What you have to do ::
Filter the entries for the word "vspace". Copy each line in which it occurs.
**** The input ****
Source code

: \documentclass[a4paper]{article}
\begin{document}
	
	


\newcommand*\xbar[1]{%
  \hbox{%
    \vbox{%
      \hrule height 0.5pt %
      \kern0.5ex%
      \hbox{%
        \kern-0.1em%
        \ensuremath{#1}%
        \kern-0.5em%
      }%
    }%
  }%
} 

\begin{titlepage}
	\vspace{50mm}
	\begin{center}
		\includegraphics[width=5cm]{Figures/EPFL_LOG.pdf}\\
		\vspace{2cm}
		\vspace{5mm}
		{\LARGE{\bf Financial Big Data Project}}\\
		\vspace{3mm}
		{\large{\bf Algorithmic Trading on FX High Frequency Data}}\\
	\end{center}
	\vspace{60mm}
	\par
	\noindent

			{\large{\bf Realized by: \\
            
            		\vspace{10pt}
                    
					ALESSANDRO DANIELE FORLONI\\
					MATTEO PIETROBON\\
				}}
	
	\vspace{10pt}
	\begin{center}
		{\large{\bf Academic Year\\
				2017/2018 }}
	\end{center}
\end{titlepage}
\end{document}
****
Exercise response ::
	\vspace{50mm}
		\vspace{2cm}
		\vspace{5mm}
		\vspace{3mm}
	\vspace{60mm}
            		\vspace{10pt}
	\vspace{10pt}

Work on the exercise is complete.